Your question asks, "if everything is possible, is it possible for something to be impossible?" The antecedent of this conditional is "everything is possible" which is equivalent to "nothing is impossible". If the 'thing' that one is quantifying over here is taken to mean any proposition, then one cannot normally say that nothing is impossible, since contradictions are impossible, i.e. in classical logic, contradictions are not true in any possible world.
One could deal with this by restricting one's attention to logically contingent propositions only, that is, those that are neither logical truths nor contradictions. We could then ask, "if all contingent propositions are possible, is it possible for some contigent proposition to be impossible?" Note that this is not the same as asking, "if all contingent propositions are possible, is there some contingent proposition that is impossible?" The answer to the latter is clearly no, but the former is asking only, is it possible that there is an impossible contingent proposition? The answer to that depends on which modal logic one is using. In S5, which includes the axiom ◊P → □◊P this possibility is excluded. In weaker logics such as K and T, this is not excluded, so an impossibility may be possible.
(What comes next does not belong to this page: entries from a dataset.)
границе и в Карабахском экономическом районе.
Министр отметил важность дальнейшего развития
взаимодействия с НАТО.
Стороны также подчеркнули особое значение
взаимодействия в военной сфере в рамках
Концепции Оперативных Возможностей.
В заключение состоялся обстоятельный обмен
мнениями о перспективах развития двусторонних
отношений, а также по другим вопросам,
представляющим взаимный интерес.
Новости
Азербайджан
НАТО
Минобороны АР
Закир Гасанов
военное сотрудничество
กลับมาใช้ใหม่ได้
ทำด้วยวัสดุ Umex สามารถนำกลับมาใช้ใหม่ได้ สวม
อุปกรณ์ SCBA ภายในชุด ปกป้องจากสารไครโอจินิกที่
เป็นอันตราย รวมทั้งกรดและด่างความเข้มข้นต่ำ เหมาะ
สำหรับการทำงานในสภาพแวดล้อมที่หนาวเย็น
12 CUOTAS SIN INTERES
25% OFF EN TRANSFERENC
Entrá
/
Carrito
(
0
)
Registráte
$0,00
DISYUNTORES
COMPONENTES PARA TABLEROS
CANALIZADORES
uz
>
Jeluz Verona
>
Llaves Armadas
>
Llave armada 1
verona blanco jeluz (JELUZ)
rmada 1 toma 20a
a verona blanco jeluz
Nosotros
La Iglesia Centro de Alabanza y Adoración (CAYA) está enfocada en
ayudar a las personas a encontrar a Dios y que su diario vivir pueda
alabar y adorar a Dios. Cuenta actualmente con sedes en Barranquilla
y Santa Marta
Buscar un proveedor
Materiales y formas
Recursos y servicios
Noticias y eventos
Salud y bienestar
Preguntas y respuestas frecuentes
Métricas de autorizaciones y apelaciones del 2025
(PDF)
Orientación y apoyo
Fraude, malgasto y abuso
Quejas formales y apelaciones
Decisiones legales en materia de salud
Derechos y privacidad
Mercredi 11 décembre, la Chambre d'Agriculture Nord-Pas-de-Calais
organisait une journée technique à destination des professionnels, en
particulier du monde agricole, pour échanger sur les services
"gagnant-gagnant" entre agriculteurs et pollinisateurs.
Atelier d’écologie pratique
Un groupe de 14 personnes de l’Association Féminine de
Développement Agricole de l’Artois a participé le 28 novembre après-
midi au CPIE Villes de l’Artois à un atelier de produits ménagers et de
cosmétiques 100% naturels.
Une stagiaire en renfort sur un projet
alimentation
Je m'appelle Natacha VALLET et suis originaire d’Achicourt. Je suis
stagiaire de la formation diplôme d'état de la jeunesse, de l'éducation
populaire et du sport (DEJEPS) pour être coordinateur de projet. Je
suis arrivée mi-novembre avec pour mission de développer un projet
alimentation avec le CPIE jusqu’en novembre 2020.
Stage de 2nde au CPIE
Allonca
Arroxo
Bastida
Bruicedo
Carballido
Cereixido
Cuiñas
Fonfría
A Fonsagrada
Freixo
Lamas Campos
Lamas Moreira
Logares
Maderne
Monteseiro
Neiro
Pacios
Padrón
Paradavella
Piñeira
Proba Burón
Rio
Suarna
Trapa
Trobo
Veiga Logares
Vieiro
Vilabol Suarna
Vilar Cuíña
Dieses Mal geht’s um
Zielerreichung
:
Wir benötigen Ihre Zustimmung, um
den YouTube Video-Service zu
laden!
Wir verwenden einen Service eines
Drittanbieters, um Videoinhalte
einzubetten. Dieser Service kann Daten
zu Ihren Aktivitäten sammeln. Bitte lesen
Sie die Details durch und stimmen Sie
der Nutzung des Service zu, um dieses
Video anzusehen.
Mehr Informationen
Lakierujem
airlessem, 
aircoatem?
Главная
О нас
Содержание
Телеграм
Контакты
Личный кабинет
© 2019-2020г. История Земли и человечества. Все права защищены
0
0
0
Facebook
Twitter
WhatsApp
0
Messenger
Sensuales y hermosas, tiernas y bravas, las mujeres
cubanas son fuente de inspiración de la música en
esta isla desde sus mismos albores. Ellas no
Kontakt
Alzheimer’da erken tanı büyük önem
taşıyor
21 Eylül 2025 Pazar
It may help to think of this in terms of relationships between possible worlds, along the lines of Kripke-Hintikka semantics. Suppose that some proposition P is false in the actual world but it is contingent and we are willing to suppose that all contingent propositions are possible, so it is true in some possible world A, but false in some other possible world B, where A and B are both accessible to the actual world. Now we ask, could P be impossible in world B - i.e. is there a configuration of possible worlds under which P is false in all the worlds accessible to B? Under S5 there is not, because in S5 semantics, the relations between possible worlds are reflexive, symmetrical and transitive, so given that A is accessible to the actual world, and the actual world is accessible to B, it follows that A is accessible to B, and hence P is possibly true in B. But in weaker modal logics, transitivity does not hold and one can have iterated possibilities (and necessities) that do not collapse in this way.
So your question effectively reduces to: which is the appropriate modal logic for expressing the idea that anything is possible? Depending on what kind of possibility you have in mind, you may wish to use a weaker logic to allow for iterated possibilities.